Over the course of the past twenty years, crude oil has gone from approximately $20 per barrel to approximately $105 per barrel, while gasoline has gone from approximately $1 per gallon to $3.7 per gallon. This is actually surprisingly close to what we would predict if we assumed that gasoline price changes are entirely determined by oil price changes, so we can reasonably assume that the most important factor in the change of oil prices for the past twenty years has been rising crude oil prices.

Note that this estimation is incredibly crude (no pun intended), and while it certainly cannot be used as predictive material, it is still indicative of the general trend.

Could Iran Have Influenced Oil Prices in the United States?

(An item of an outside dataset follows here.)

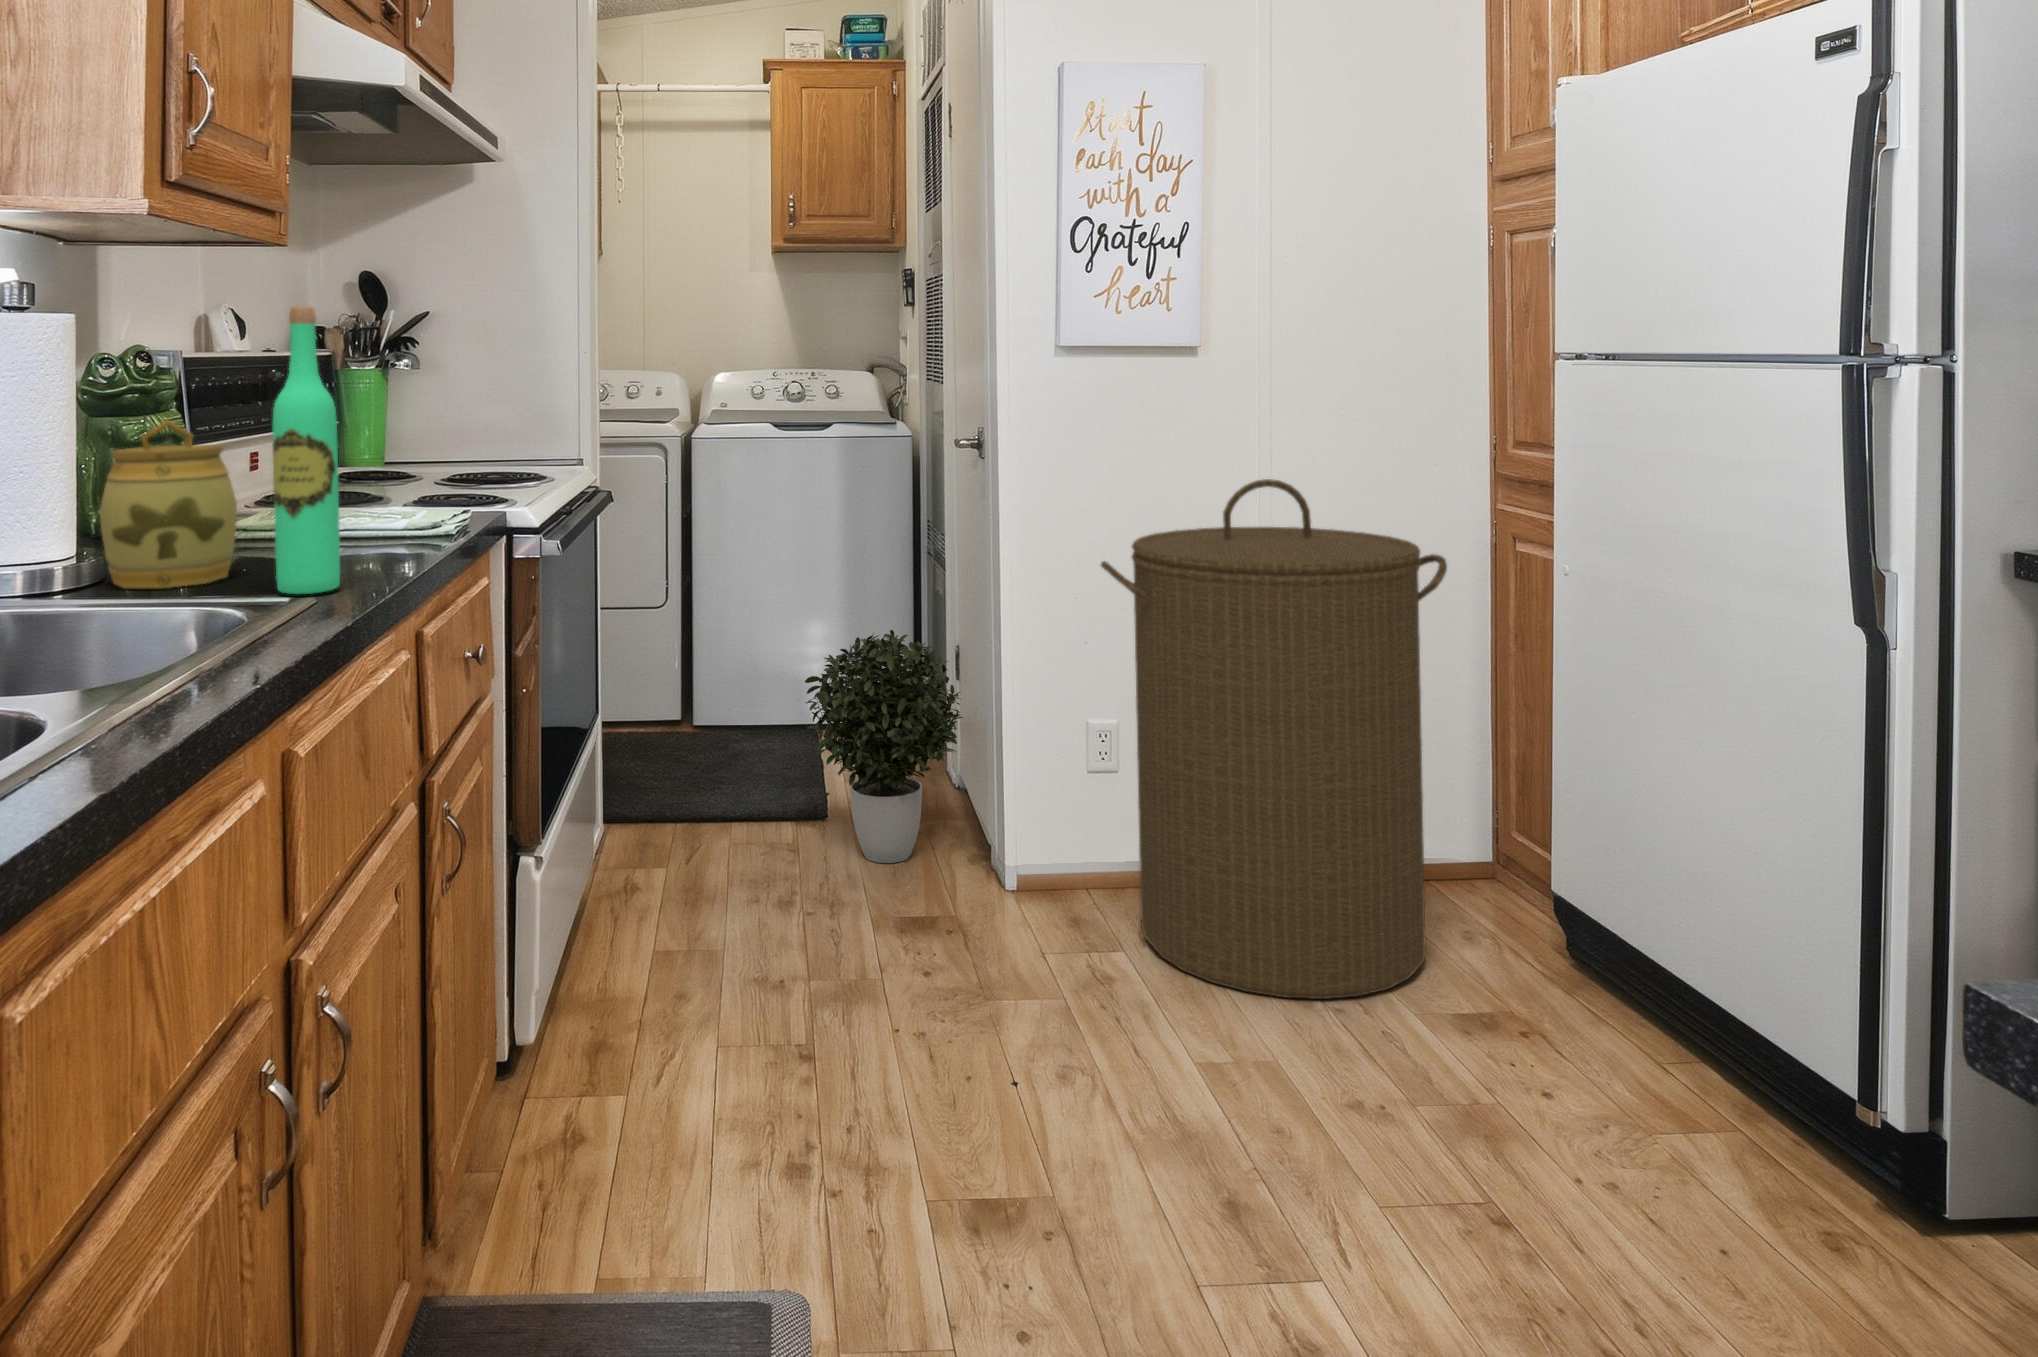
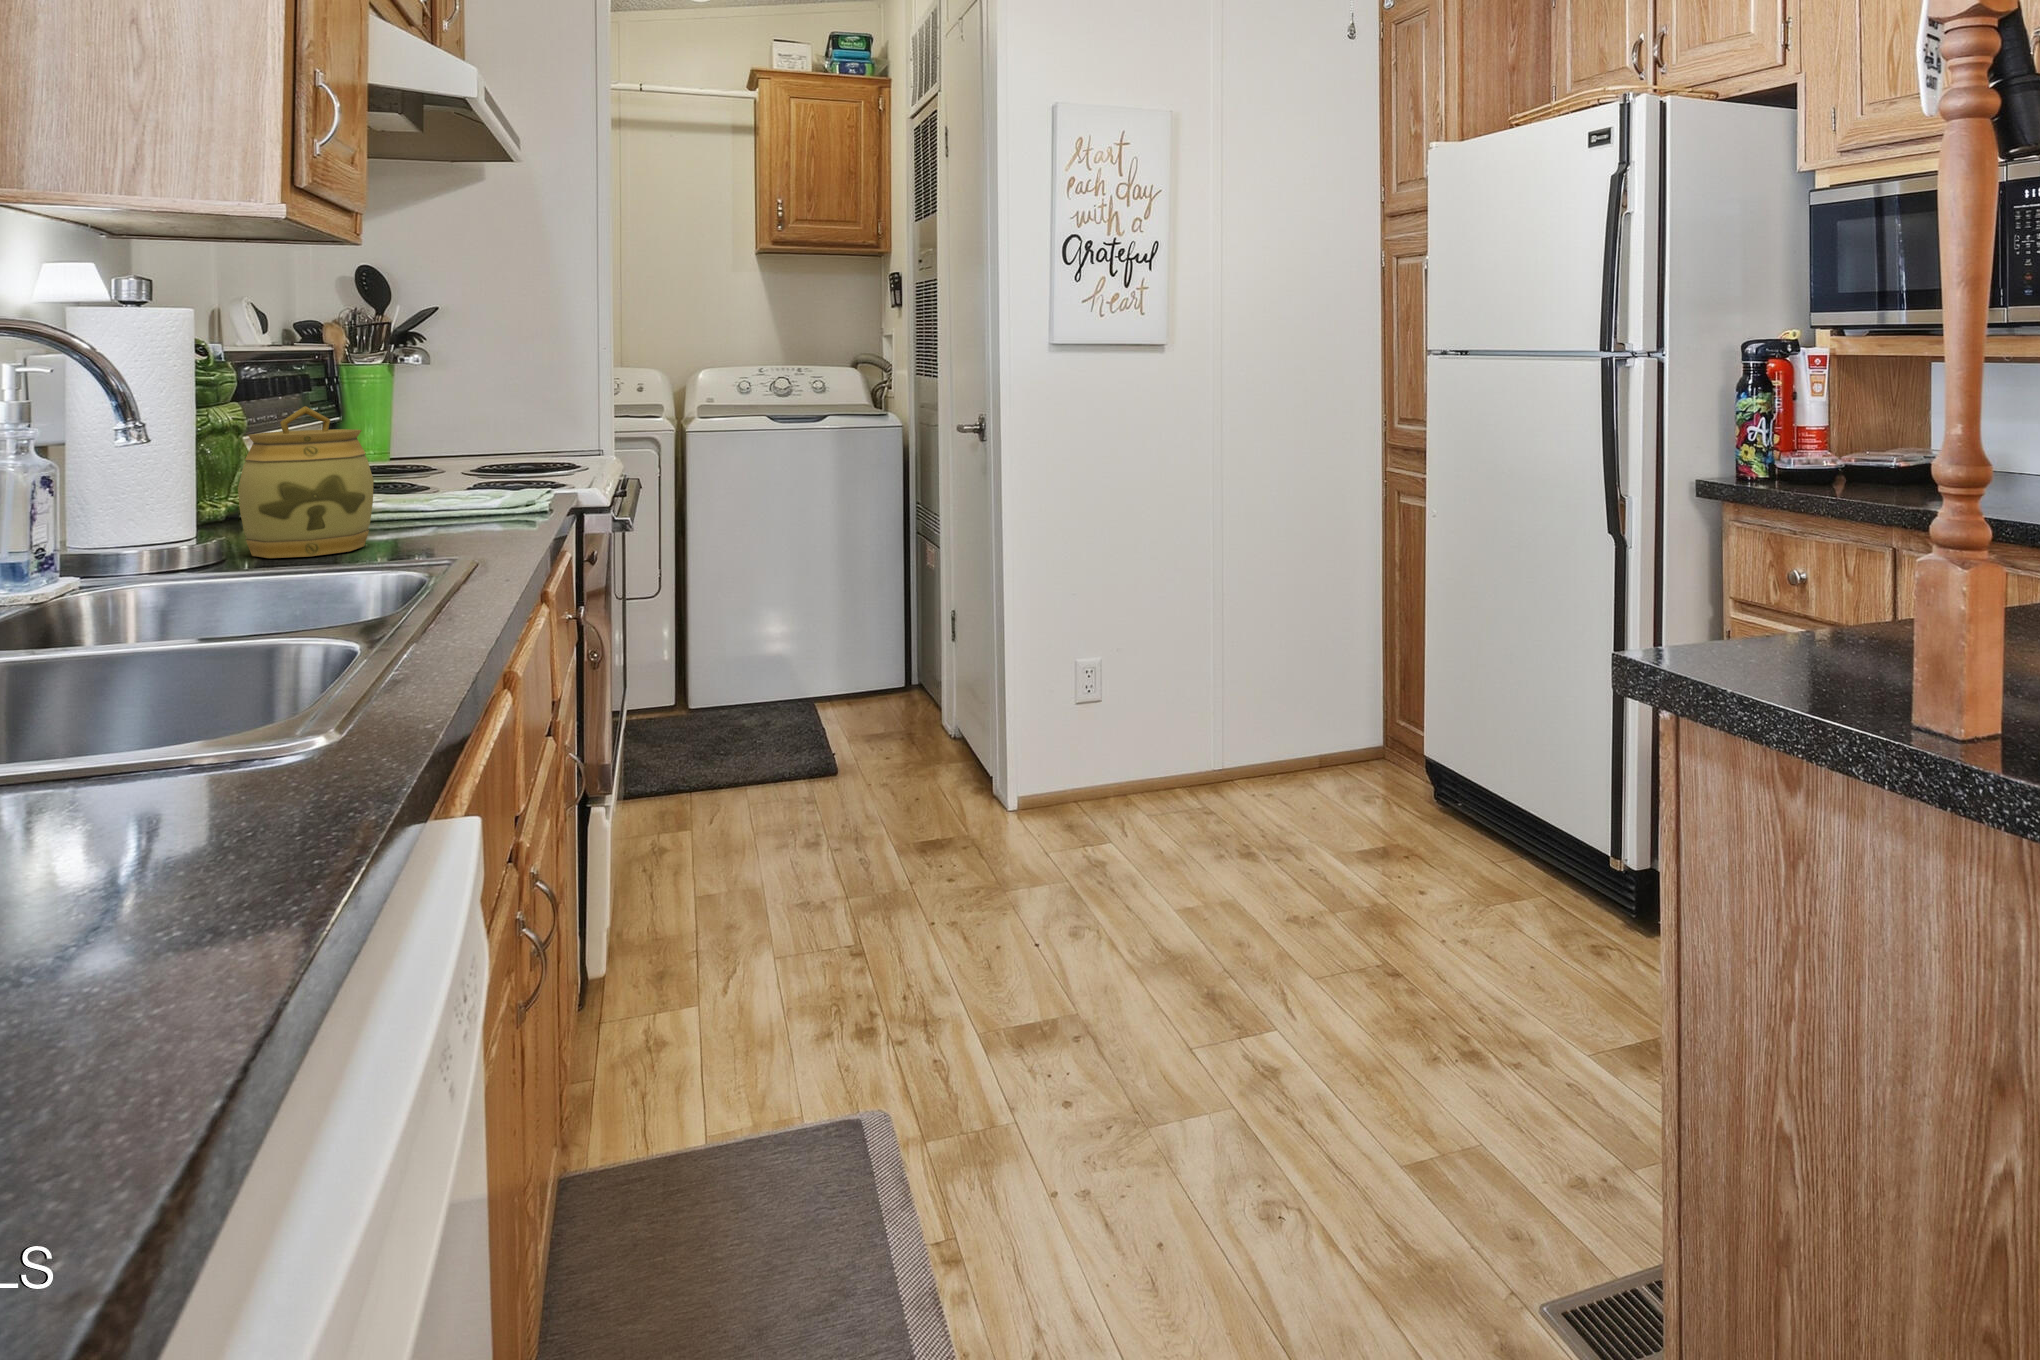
wine bottle: present [272,306,340,594] -> none [429,306,491,554]
laundry hamper: present [1101,479,1447,999] -> none [1086,450,1349,857]
potted plant: present [805,630,963,863] -> none [819,593,962,797]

In addition to the indicators discussed previously, there are a number of convincing reasons that the Iranian political crisis simply could not have influenced United States gasoline prices. First of all, the United States oil imports from Iran are negligible to non-existent. In fact, the United States oil imported from the entire Middle East accounts for only approximately 15% of U.S. crude oil imports - and of those 15%, Iran supplies none of it. If the supply of United States crude oil is left unchanged by Iranian politics, the price of gasoline in the United States will be similarly unaffected. In addition to the unaffected supply, gasoline price changes will generally lag behind oil price changes by several weeks. Looking at the figure, we can see that the gasoline price change could not have possibly come from the change in oil price - simply because it would have to be lagged, whereas in the graph the gasoline prices begin to rise even before oil prices.

Given these data, there is no reason to rely upon the Iranian political situation for an explanation of the rising gas prices. The reasons behind the price increase can be explained adequately through other means. For instance, although it is not yet summer, we are quickly approaching May and June, and it is well-documented that proximity to the summer season will generally cause a price increase in the cost of gasoline. People will travel more often, some refineries will need to be shut down, etc; all of these contribute to rising gasoline prices that happen more or less annually. Although further explanation is beyond the scope of the paper, the gradual rise in gasoline prices is also affected by the increasing export levels of United States distillates, given the consistent refinery capacities throughout the past several decades.

Conclusion

Although gasoline prices seem to be influenced most by crude oil prices, it is unlikely that events in Iran have influenced gasoline prices in the last two months. Among other things, two major French and British oil importers (Total and BP, respectively) had already mostly ceased the import of Iranian oil, so the influence of recent events upon oil supply may be incredibly small; similarly, the United States does not import any crude oil from Iran. (In fact, only approximately one sixth of U.S. crude oil imports come from the Middle East at all.) In addition, the gasoline prices from the past month do not follow the crude oil prices; since the Iranian situation would only have a direct effect upon crude oil prices, the lack of a short-term relationship between crude oil and gasoline in the past month imply that the gasoline prices have been rising of their own accord, rather than due to Iranian political turmoil. Finally, a time lag is expected between crude oil price increases and gasoline price increases, so even if crude oil prices had increased due to Iranian events, the gasoline price increase was already well underway by the time these political happenings could begin to affect the price of gasoline; in fact, no noticeable change in the growth of gasoline prices exists.

We conclude that the increase in gasoline prices has little or nothing to due with the Western conflict with Iran, even though the steady increase in gasoline prices over the course of the past twenty years is almost completely due to the corresponding rise in crude oil prices.